As I watched Mother suffer multiple hospitalizations due to congestive heart failure, pulmonary fibrosis and stenosis, resulting in stroke-like brain injuries, she shared details of her life which I had never known before.
Growing up during the depression, Mother’s childhood was one of depravity in multiple ways. Her family was very poor, her father being a rural pastor of multiple small churches. They often sat down for meals with no food, praying that food would be provided, and it was.
Some stories were very difficult for me to listen to and process. At the hand of her father, she suffered abuse, beyond boundaries that any child should ever endure. Her mother was somewhat of a trickster, deriving sly pleasures for instigated intrigues.
At that time, family issues remained safely hidden away from the public, especially when the patriarch was a minister. It would be an anathema to get counseling or therapy.

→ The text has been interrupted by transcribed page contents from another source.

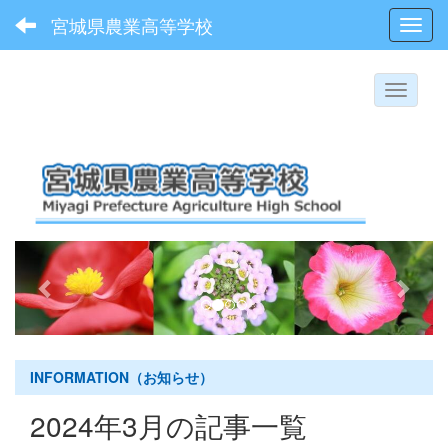
宮城県農業高等学校
Toggl
p
n
r
e
e
x
v
t
i
INFORMATION（お知らせ）
o
2024年3月の記事一覧
u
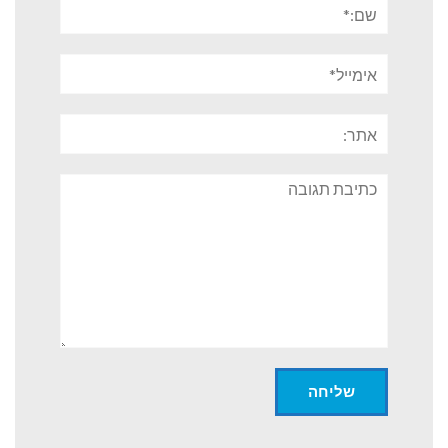
שם:*
אימייל*
אתר:
תגובה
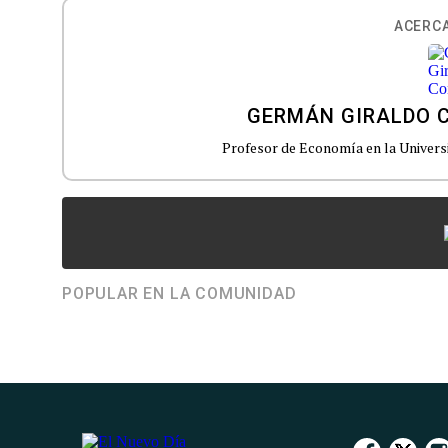
ACERCA
GERMÁN GIRALDO 
Profesor de Economía en la Univers
POPULAR EN LA COMUNIDAD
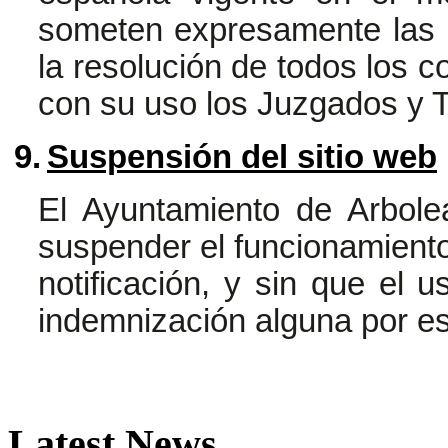
someten expresamente las 
la resolución de todos los c
con su uso los Juzgados y 
9.
Suspensión del sitio web
El Ayuntamiento de Arbol
suspender el funcionamiento 
notificación, y sin que el u
indemnización alguna por e
Latest
News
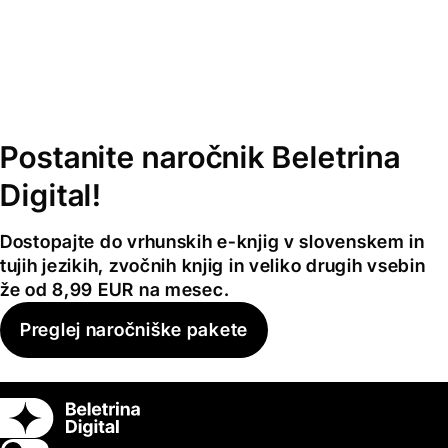
Postanite naročnik Beletrina
Digital!
Dostopajte do vrhunskih e-knjig v slovenskem in
tujih jezikih, zvočnih knjig in veliko drugih vsebin
že od 8,99 EUR na mesec.
Preglej naročniške pakete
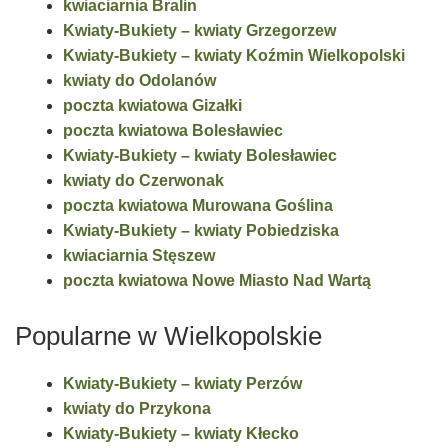
kwiaciarnia Bralin
Kwiaty-Bukiety – kwiaty Grzegorzew
Kwiaty-Bukiety – kwiaty Koźmin Wielkopolski
kwiaty do Odolanów
poczta kwiatowa Gizałki
poczta kwiatowa Bolesławiec
Kwiaty-Bukiety – kwiaty Bolesławiec
kwiaty do Czerwonak
poczta kwiatowa Murowana Goślina
Kwiaty-Bukiety – kwiaty Pobiedziska
kwiaciarnia Stęszew
poczta kwiatowa Nowe Miasto Nad Wartą
Popularne w Wielkopolskie
Kwiaty-Bukiety – kwiaty Perzów
kwiaty do Przykona
Kwiaty-Bukiety – kwiaty Kłecko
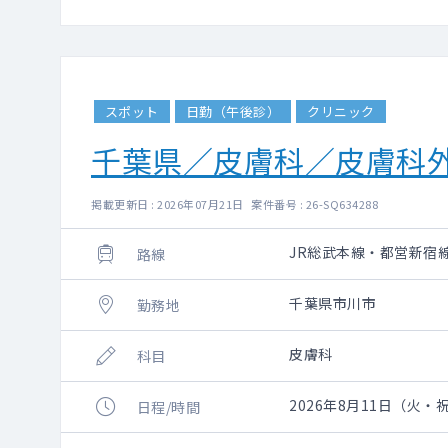
スポット
日勤（午後診）
クリニック
千葉県／皮膚科／皮膚科
掲載更新日 : 2026年07月21日 案件番号 : 26-SQ634288
JR総武本線・都営新宿
路線
千葉県市川市
勤務地
皮膚科
科目
2026年8月11日（火・祝）
日程/時間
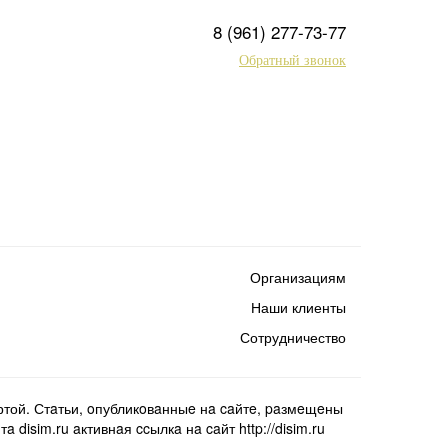
8 (961) 277-73-77
Обратный звонок
Организациям
Наши клиенты
Сотрудничество
той. Стaтьи, oпубликoвaнныe нa caйтe, paзмeщeны
isim.ru aктивнaя ccылкa нa caйт http://disim.ru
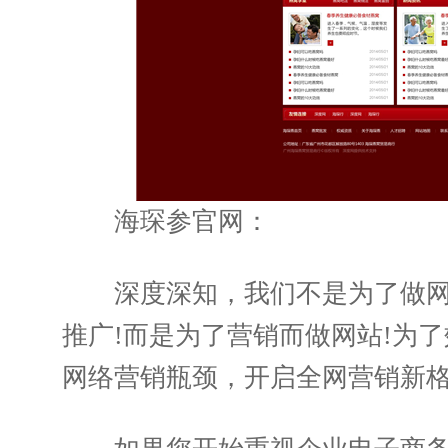
海琛参官网：
深度深知，我们不是为了做网
推广!而是为了营销而做网站!为
网络营销瓶颈，开启全网营销新格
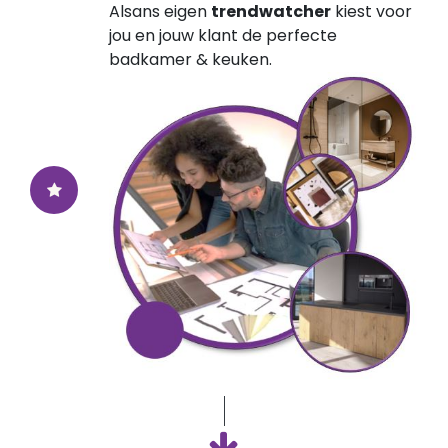
Alsans eigen
trendwatcher
kiest voor
jou en jouw klant de perfecte
badkamer & keuken.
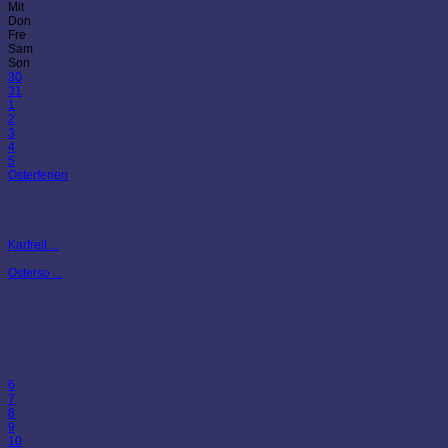
Mit
Don
Fre
Sam
Son
30
31
1
2
3
4
5
Osterferien
Karfreit ...
Osterso ...
6
7
8
9
10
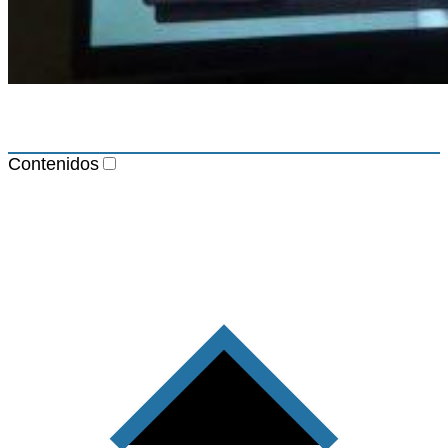
Contenidos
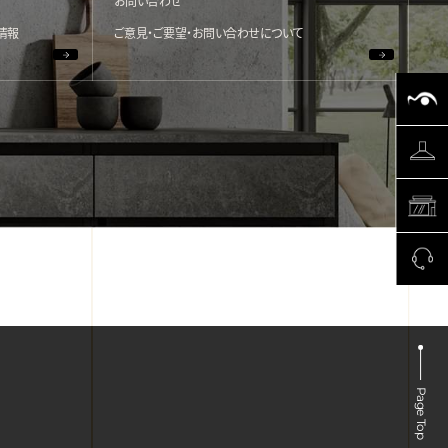
お問い合わせ
情報
ご意見・ご要望・お問い合わせについて
Page Top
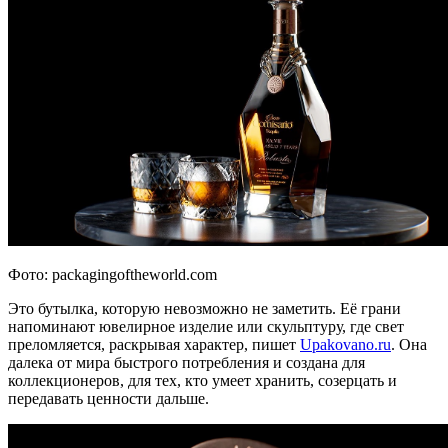
Фото: packagingoftheworld.com
Это бутылка, которую невозможно не заметить. Её грани
напоминают ювелирное изделие или скульптуру, где свет
преломляется, раскрывая характер, пишет
Upakovano.ru
. Она
далека от мира быстрого потребления и создана для
коллекционеров, для тех, кто умеет хранить, созерцать и
передавать ценности дальше.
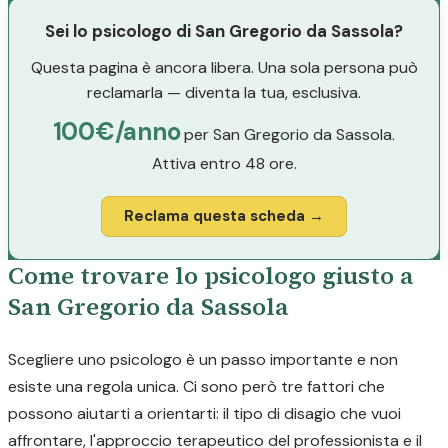
Sei lo psicologo di San Gregorio da Sassola?
Questa pagina è ancora libera. Una sola persona può
reclamarla — diventa la tua, esclusiva.
100€/anno
per San Gregorio da Sassola.
Attiva entro 48 ore.
Reclama questa scheda →
Come trovare lo psicologo giusto a
San Gregorio da Sassola
Scegliere uno psicologo è un passo importante e non
esiste una regola unica. Ci sono però tre fattori che
possono aiutarti a orientarti: il tipo di disagio che vuoi
affrontare, l'approccio terapeutico del professionista e il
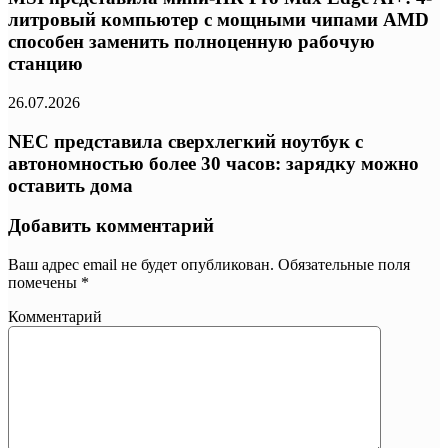
литровый компьютер с мощными чипами AMD
способен заменить полноценную рабочую
станцию
26.07.2026
NEC представила сверхлегкий ноутбук с
автономностью более 30 часов: зарядку можно
оставить дома
Добавить комментарий
Ваш адрес email не будет опубликован.
Обязательные поля
помечены
*
Комментарий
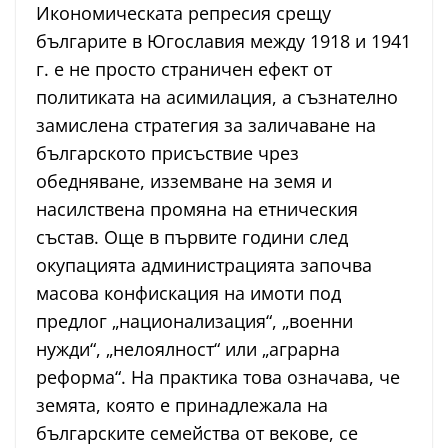
Икономическата репресия срещу
българите в Югославия между 1918 и 1941
г. е не просто страничен ефект от
политиката на асимилация, а съзнателно
замислена стратегия за заличаване на
българското присъствие чрез
обедняване, изземване на земя и
насилствена промяна на етническия
състав. Още в първите години след
окупацията администрацията започва
масова конфискация на имоти под
предлог „национализация“, „военни
нужди“, „нелоялност“ или „аграрна
реформа“. На практика това означава, че
земята, която е принадлежала на
българските семейства от векове, се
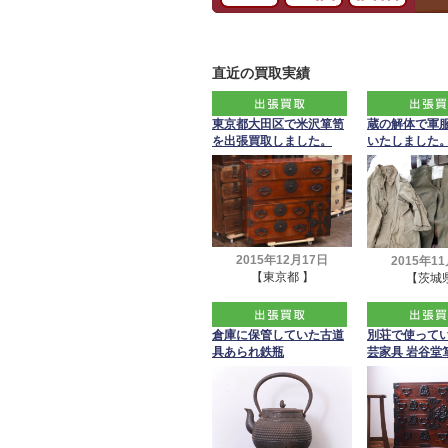
直近の買取実績
東京都大田区で米沢箪笥
蔵の解体で軍
を出張買取しました。
いたしました
2015年12月17日
2015年1
【東京都 】
【茨城県
倉庫に保管していた古道
別荘で使って
具あられ鉄瓶
芸家具 岩谷堂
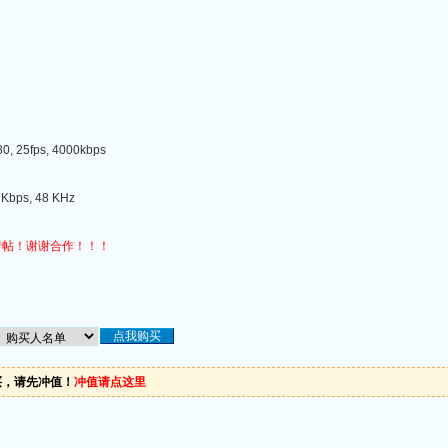
, 25fps, 4000kbps
Kbps, 48 KHz
转帖！谢谢合作！！！
买，请先冲值！
冲值请点这里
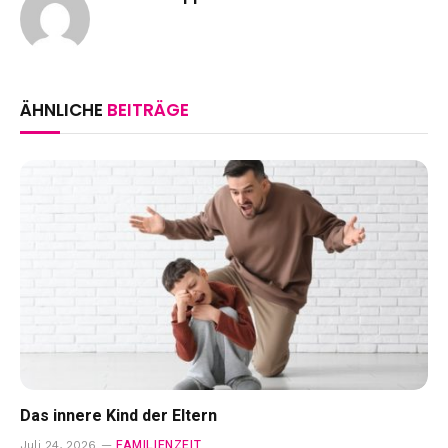
ÄHNLICHE
BEITRÄGE
Das innere Kind der Eltern
FAMILIENZEIT
Juli 24, 2026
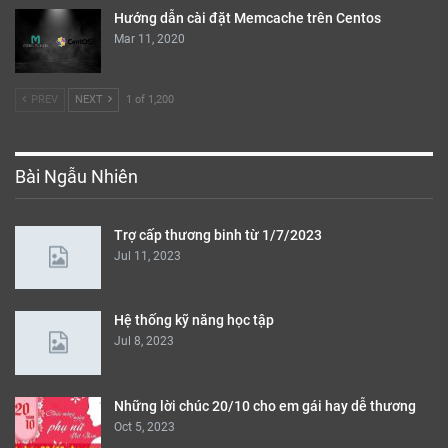
Hướng dẫn cài đặt Memcache trên Centos
Mar 11, 2020
PREV
NEXT
1 of 1,200
Bài Ngẫu Nhiên
Trợ cấp thương binh từ 1/7/2023
Jul 11, 2023
Hệ thống kỹ năng học tập
Jul 8, 2023
Những lời chúc 20/10 cho em gái hay dễ thương
Oct 5, 2023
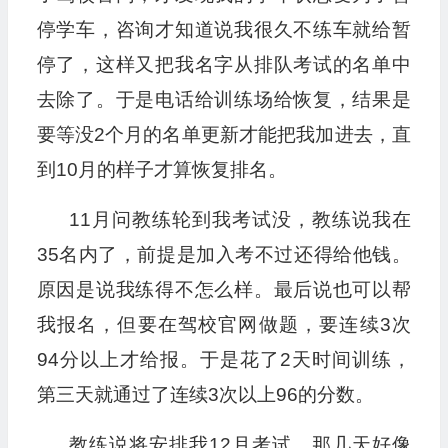
停学车，咨询才知道说我很久不练车就给暂
停了，这样又把我名字从排队考试的名单中
去除了。于是电话给训练场给恢复，结果是
要等没2个月的名单更新才能把我加进去，直
到10月的样子才算恢复排名。
11月问教练轮到我考试没，教练说我在
35名内了，前提是加入考不过还得给他钱。
原因是说我练得不怎么样。最后说也可以帮
我报名，但要在驾校官网做题，要连续3次
94分以上才给报。于是花了2天时间训练，
第三天就通过了连续3次以上96的分数。
教练说将安排我12月考试。那几天好像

Psychological insights were considered to be of the devil. Mother actively discouraged my desire to be in the mental health field, and never accepted my education and career.
There were some things I never understood, such as the hatred for her sisters which continued into Mother’s ninetieth year of life. She related incidents that happened during her child with visceral venom. This from a champion scripture quoting church attender.
One day, defenses down, she let it slip out that her mother and sisters read her school work to her so she could pass her classes. From my background, I knew Mother manifested multiple educational difficulties, including dyslexia, language disabilities and attentional issues.
Her father, deciding she should become a nurse, enrolled Mother, and then dropped her off in New York City to become an RN. Having grown up in a rural area, she was terrified. This was during WWII. She was in Time’s Square during the epic picture of the war ending. As she put it, “The nursing students linked arms to get me through and save me.”
At this time, people in the local church took names and corresponded with those serving overseas. Mother chose my father, being twelve years older, she thought she was safe from a romantic entanglement. However, the letter writing morphed into more than a casual friendship and they married.
Father using the GI bill, earned college degrees. However, the married housing was in old, barren army barracks. Missing her beloved nature, life living on a river, exploring with her dog, Pal, I don’t think mother ever recovered. Father was an academic, research chemist. Mother was opposite, creative, right brained, romantic. Never have I seen two diametrically opposite personalities.
Putting multiple stories together, I realized Mother’s parenting skills were learned through her father, a strict disciplinarian. As Mother put it, “When father said jump, we jumped, we didn’t even ask how high.” Thinking I would respond the same way, when this did not occur, I received much abuse.
Finding out more about Mother’s background helped revive my empathy when it waned. True to form however, her inconsistencies did not disappoint. Just when I was about to let down my boundaries and lapse into excessive compassion, her manipulative, controlling behavior prevented me from slipping into co-dependency.
For those of you in a situation like mine, desiring to understand antecedents and behaviors, knowledge of past history can be helpful. For me, however, this did not discount the fact that Mother had not the ability to self-reflect, consider how her actions affected others, change course, and possibly apologize.